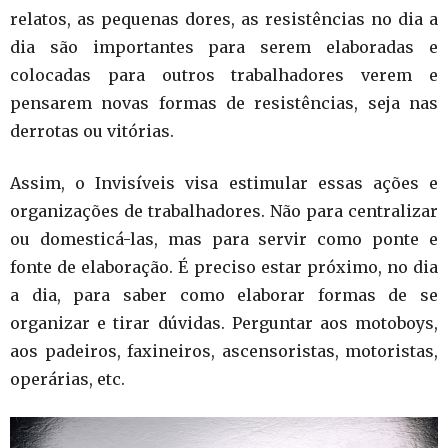
relatos, as pequenas dores, as resistências no dia a
dia são importantes para serem elaboradas e
colocadas para outros trabalhadores verem e
pensarem novas formas de resistências, seja nas
derrotas ou vitórias.
Assim, o Invisíveis visa estimular essas ações e
organizações de trabalhadores. Não para centralizar
ou domesticá-las, mas para servir como ponte e
fonte de elaboração. É preciso estar próximo, no dia
a dia, para saber como elaborar formas de se
organizar e tirar dúvidas. Perguntar aos motoboys,
aos padeiros, faxineiros, ascensoristas, motoristas,
operárias, etc.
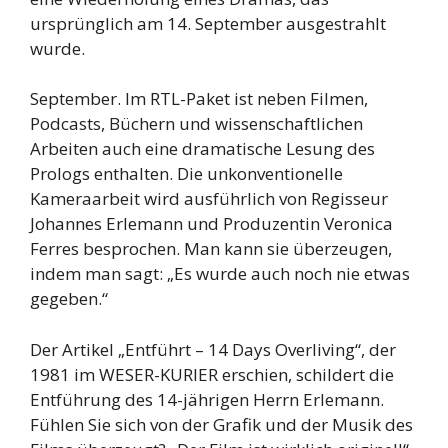
ursprünglich am 14. September ausgestrahlt
wurde.
September. Im RTL-Paket ist neben Filmen,
Podcasts, Büchern und wissenschaftlichen
Arbeiten auch eine dramatische Lesung des
Prologs enthalten. Die unkonventionelle
Kameraarbeit wird ausführlich von Regisseur
Johannes Erlemann und Produzentin Veronica
Ferres besprochen. Man kann sie überzeugen,
indem man sagt: „Es wurde auch noch nie etwas
gegeben.“
Der Artikel „Entführt – 14 Days Overliving“, der
1981 im WESER-KURIER erschien, schildert die
Entführung des 14-jährigen Herrn Erlemann.
Fühlen Sie sich von der Grafik und der Musik des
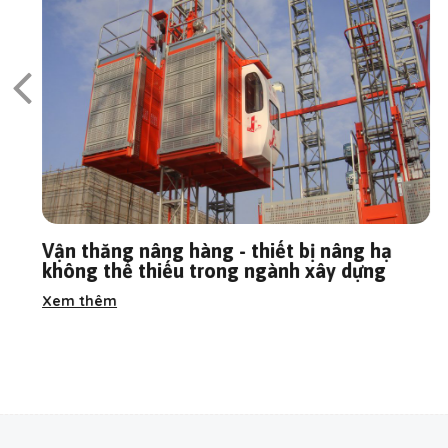
Vận thăng nâng hàng - thiết bị nâng hạ
không thể thiếu trong ngành xây dựng
Xem thêm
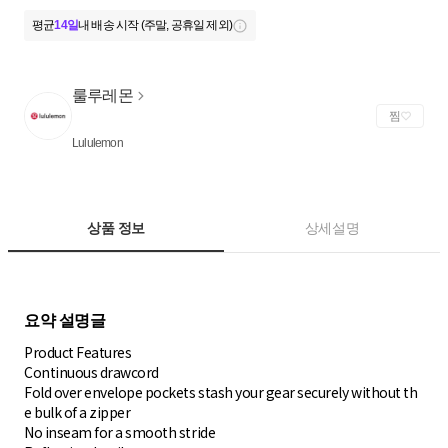
평균
14일
내 배송 시작 (주말, 공휴일 제외)
룰루레몬
찜
Lululemon
상품 정보
상세설명
Product Features
Continuous drawcord
Fold over envelope pockets stash your gear securely without th
e bulk of a zipper
No inseam for a smooth stride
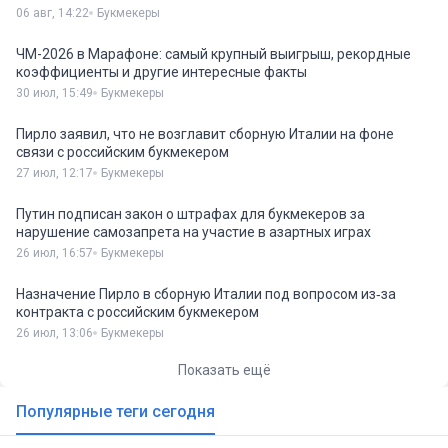
06 авг, 14:22
Букмекеры
ЧМ-2026 в Марафоне: самый крупный выигрыш, рекордные
коэффициенты и другие интересные факты
30 июл, 15:49
Букмекеры
Пирло заявил, что не возглавит сборную Италии на фоне
связи с российским букмекером
27 июл, 12:17
Букмекеры
Путин подписан закон о штрафах для букмекеров за
нарушение самозапрета на участие в азартных играх
26 июл, 16:57
Букмекеры
Назначение Пирло в сборную Италии под вопросом из‑за
контракта с российским букмекером
26 июл, 13:06
Букмекеры
Показать ещё
Популярные теги сегодня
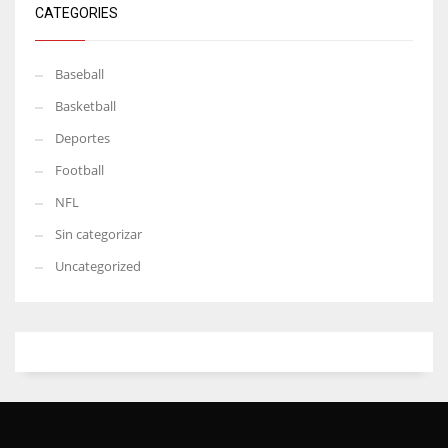
CATEGORIES
Baseball
Basketball
Deportes
Football
NFL
Sin categorizar
Uncategorized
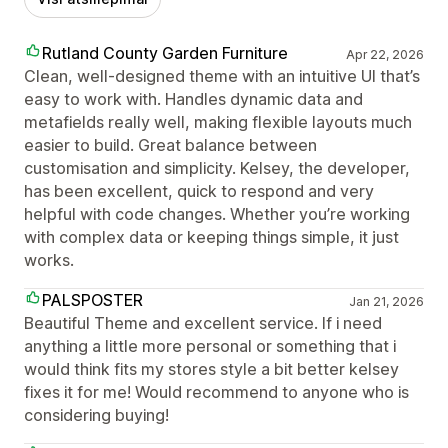
Rutland County Garden Furniture
Apr 22, 2026
Clean, well-designed theme with an intuitive UI that’s
easy to work with. Handles dynamic data and
metafields really well, making flexible layouts much
easier to build. Great balance between
customisation and simplicity. Kelsey, the developer,
has been excellent, quick to respond and very
helpful with code changes. Whether you’re working
with complex data or keeping things simple, it just
works.
PALSPOSTER
Jan 21, 2026
Beautiful Theme and excellent service. If i need
anything a little more personal or something that i
would think fits my stores style a bit better kelsey
fixes it for me! Would recommend to anyone who is
considering buying!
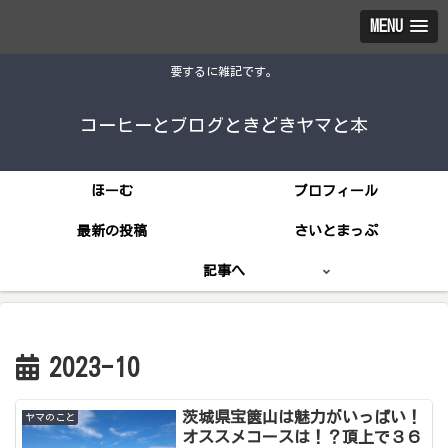
MENU
要するに雑記です。
コーヒーとブログときどきヤマと本
ほーむ
プロフィール
最新の投稿
さいとまっぷ
記事へ
2023-10
茨城県宝篋山は魅力がいっぱい！
ヤマのこと
オススメコースは！？頂上で３６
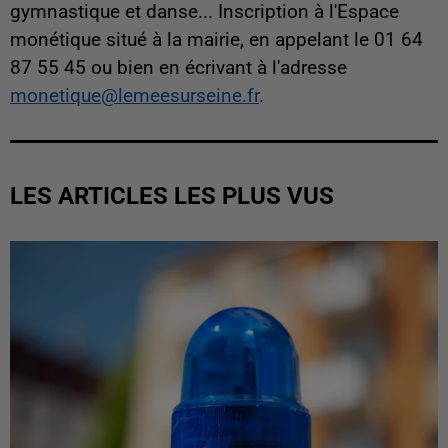
gymnastique et danse... Inscription à l'Espace
monétique situé à la mairie, en appelant le 01 64
87 55 45 ou bien en écrivant à l'adresse
monetique@lemeesurseine.fr
.
LES ARTICLES LES PLUS VUS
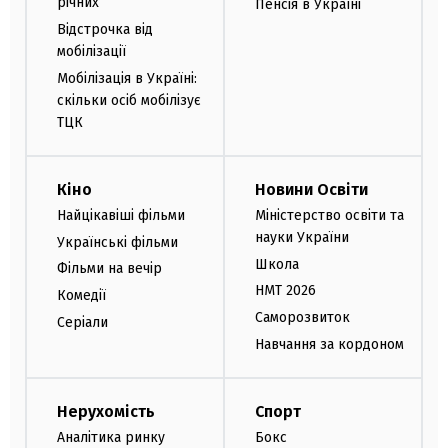
річних
Пенсія в Україні
Відстрочка від
мобілізації
Мобілізація в Україні:
скільки осіб мобілізує
ТЦК
Кіно
Новини Освіти
Найцікавіші фільми
Міністерство освіти та
науки України
Українські фільми
Школа
Фільми на вечір
НМТ 2026
Комедії
Саморозвиток
Серіали
Навчання за кордоном
Нерухомість
Спорт
Аналітика ринку
Бокс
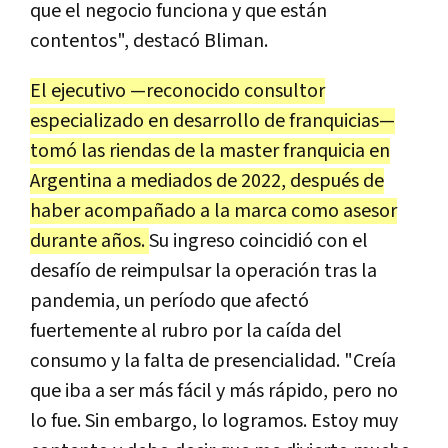
que el negocio funciona y que están
contentos", destacó Bliman.
El ejecutivo —reconocido consultor
especializado en desarrollo de franquicias—
tomó las riendas de la
master franquicia en
Argentina a mediados de 2022, después de
haber acompañado a la marca como asesor
durante años.
Su ingreso coincidió con el
desafío de reimpulsar la operación tras la
pandemia, un período que afectó
fuertemente al rubro por la caída del
consumo y la falta de presencialidad.
"Creía
que iba a ser más fácil y más rápido, pero no
lo fue. Sin embargo, lo logramos. Estoy muy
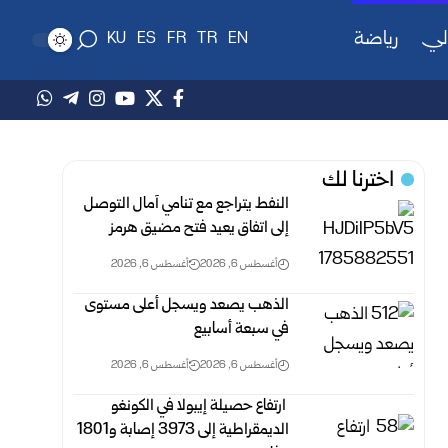
لي
رياضة
KU
ES
FR
TR
EN
اخترنا لك
النفط يتراجع مع تنامي آمال التوصل
إلى اتفاق يعيد فتح مضيق هرمز
أغسطس 6, 2026
أغسطس 6, 2026
الذهب يصعد ويسجل أعلى مستوى
في سبعة أسابيع
أغسطس 6, 2026
أغسطس 6, 2026
‏ ارتفاع حصيلة إيبولا في الكونغو
الديمقراطية إلى 3973 إصابة و1801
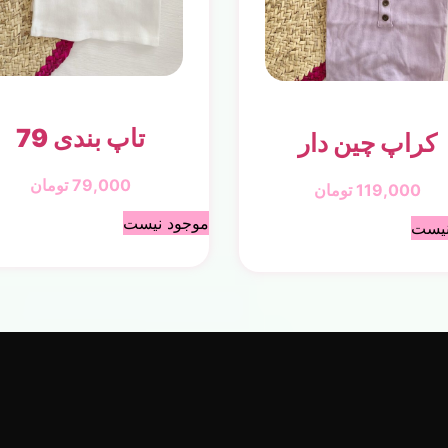
تاپ بندی 79
کراپ چین دار
79,000
تومان
119,000
تومان
موجود نیست
نیست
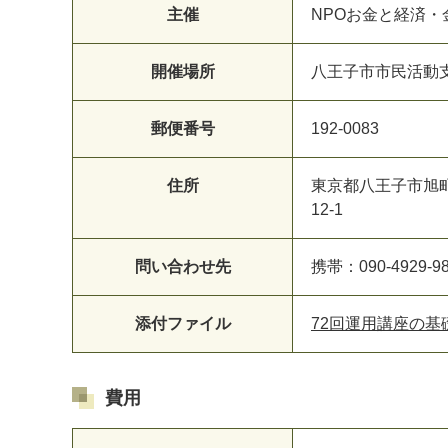
主催
NPOお金と経済
開催場所
八王子市市民活動
郵便番号
192-0083
住所
東京都八王子市旭
12-1
問い合わせ先
携帯：090-4929-9
添付ファイル
72回運用講座の基礎 
費用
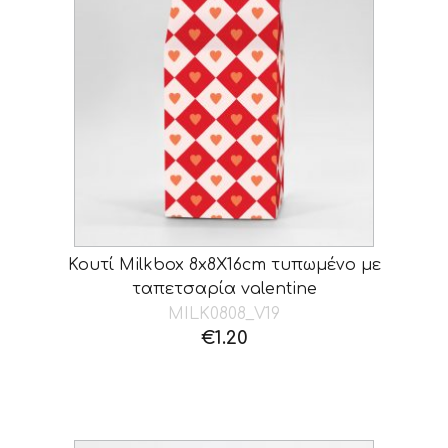
Κουτί Milkbox 8x8X16cm τυπωμένο με
ταπετσαρία valentine
MILK0808_V19
€
1.20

PROBLEM DESCRIPTION: Leave out the pictures and output everything else in the records exactly.

EXERCISE RESULT:
relatos, as pequenas dores, as resistências no dia a
dia são importantes para serem elaboradas e
colocadas para outros trabalhadores verem e
pensarem novas formas de resistências, seja nas
derrotas ou vitórias.
Assim, o Invisíveis visa estimular essas ações e
organizações de trabalhadores. Não para centralizar
ou domesticá-las, mas para servir como ponte e
fonte de elaboração. É preciso estar próximo, no dia
a dia, para saber como elaborar formas de se
organizar e tirar dúvidas. Perguntar aos motoboys,
aos padeiros, faxineiros, ascensoristas, motoristas,
operárias, etc.
ursprünglich am 14. September ausgestrahlt
wurde.
September. Im RTL-Paket ist neben Filmen,
Podcasts, Büchern und wissenschaftlichen
Arbeiten auch eine dramatische Lesung des
Prologs enthalten. Die unkonventionelle
Kameraarbeit wird ausführlich von Regisseur
Johannes Erlemann und Produzentin Veronica
Ferres besprochen. Man kann sie überzeugen,
indem man sagt: „Es wurde auch noch nie etwas
gegeben.“
Der Artikel „Entführt – 14 Days Overliving“, der
1981 im WESER-KURIER erschien, schildert die
Entführung des 14-jährigen Herrn Erlemann.
Fühlen Sie sich von der Grafik und der Musik des
Vận thăng nâng hàng - thiết bị nâng hạ
không thể thiếu trong ngành xây dựng
Xem thêm
평균
14일
내 배송 시작 (주말, 공휴일 제외)
룰루레몬
찜
Lululemon
상품 정보
상세설명
Product Features
Continuous drawcord
Fold over envelope pockets stash your gear securely without th
e bulk of a zipper
No inseam for a smooth stride
06 авг, 14:22
Букмекеры
ЧМ-2026 в Марафоне: самый крупный выигрыш, рекордные
коэффициенты и другие интересные факты
30 июл, 15:49
Букмекеры
Пирло заявил, что не возглавит сборную Италии на фоне
связи с российским букмекером
27 июл, 12:17
Букмекеры
Путин подписан закон о штрафах для букмекеров за
нарушение самозапрета на участие в азартных играх
26 июл, 16:57
Букмекеры
Назначение Пирло в сборную Италии под вопросом из‑за
контракта с российским букмекером
26 июл, 13:06
Букмекеры
Показать ещё
Популярные теги сегодня
CATEGORIES
Baseball
Basketball
Deportes
Football
NFL
Sin categorizar
Uncategorized
Rutland County Garden Furniture
Apr 22, 2026
Clean, well-designed theme with an intuitive UI that’s
easy to work with. Handles dynamic data and
metafields really well, making flexible layouts much
easier to build. Great balance between
customisation and simplicity. Kelsey, the developer,
has been excellent, quick to respond and very
helpful with code changes. Whether you’re working
with complex data or keeping things simple, it just
works.
PALSPOSTER
Jan 21, 2026
Beautiful Theme and excellent service. If i need
anything a little more personal or something that i
would think fits my stores style a bit better kelsey
fixes it for me! Would recommend to anyone who is
considering buying!
MENU
要するに雑記です。
コーヒーとブログときどきヤマと本
ほーむ
プロフィール
最新の投稿
さいとまっぷ
記事へ
2023-10
茨城県宝篋山は魅力がいっぱい！
ヤマのこと
オススメコースは！？頂上で３６
gymnastique et danse... Inscription à l'Espace
monétique situé à la mairie, en appelant le 01 64
87 55 45 ou bien en écrivant à l'adresse
monetique@lemeesurseine.fr
.
LES ARTICLES LES PLUS VUS
річних
Пенсія в Україні
Відстрочка від
мобілізації
Мобілізація в Україні:
скільки осіб мобілізує
ТЦК
Кіно
Новини Освіти
Найцікавіші фільми
Міністерство освіти та
науки України
Українські фільми
Школа
Фільми на вечір
НМТ 2026
Комедії
Саморозвиток
Серіали
Навчання за кордоном
Нерухомість
Спорт
Аналітика ринку
Бокс
que el negocio funciona y que están
contentos", destacó Bliman.
El ejecutivo —reconocido consultor
especializado en desarrollo de franquicias—
tomó las riendas de la
master franquicia en
Argentina a mediados de 2022, después de
haber acompañado a la marca como asesor
durante años.
Su ingreso coincidió con el
desafío de reimpulsar la operación tras la
pandemia, un período que afectó
fuertemente al rubro por la caída del
consumo y la falta de presencialidad.
"Creía
que iba a ser más fácil y más rápido, pero no
lo fue. Sin embargo, lo logramos. Estoy muy
لي
رياضة
KU
ES
FR
TR
EN
اخترنا لك
النفط يتراجع مع تنامي آمال التوصل
إلى اتفاق يعيد فتح مضيق هرمز
أغسطس 6, 2026
أغسطس 6, 2026
الذهب يصعد ويسجل أعلى مستوى
في سبعة أسابيع
أغسطس 6, 2026
أغسطس 6, 2026
‏ ارتفاع حصيلة إيبولا في الكونغو
الديمقراطية إلى 3973 إصابة و1801
تاپ بندی 79
کراپ چین دار
79,000
تومان
119,000
تومان
موجود نیست
نیست
主催
NPOお金と経済
開催場所
八王子市市民活動
郵便番号
192-0083
住所
東京都八王子市旭
12-1
問い合わせ先
携帯：090-4929-9
添付ファイル
72回運用講座の基礎 
費用
Κουτί Milkbox 8x8X16cm τυπωμένο με
ταπετσαρία valentine
MILK0808_V19
€
1.20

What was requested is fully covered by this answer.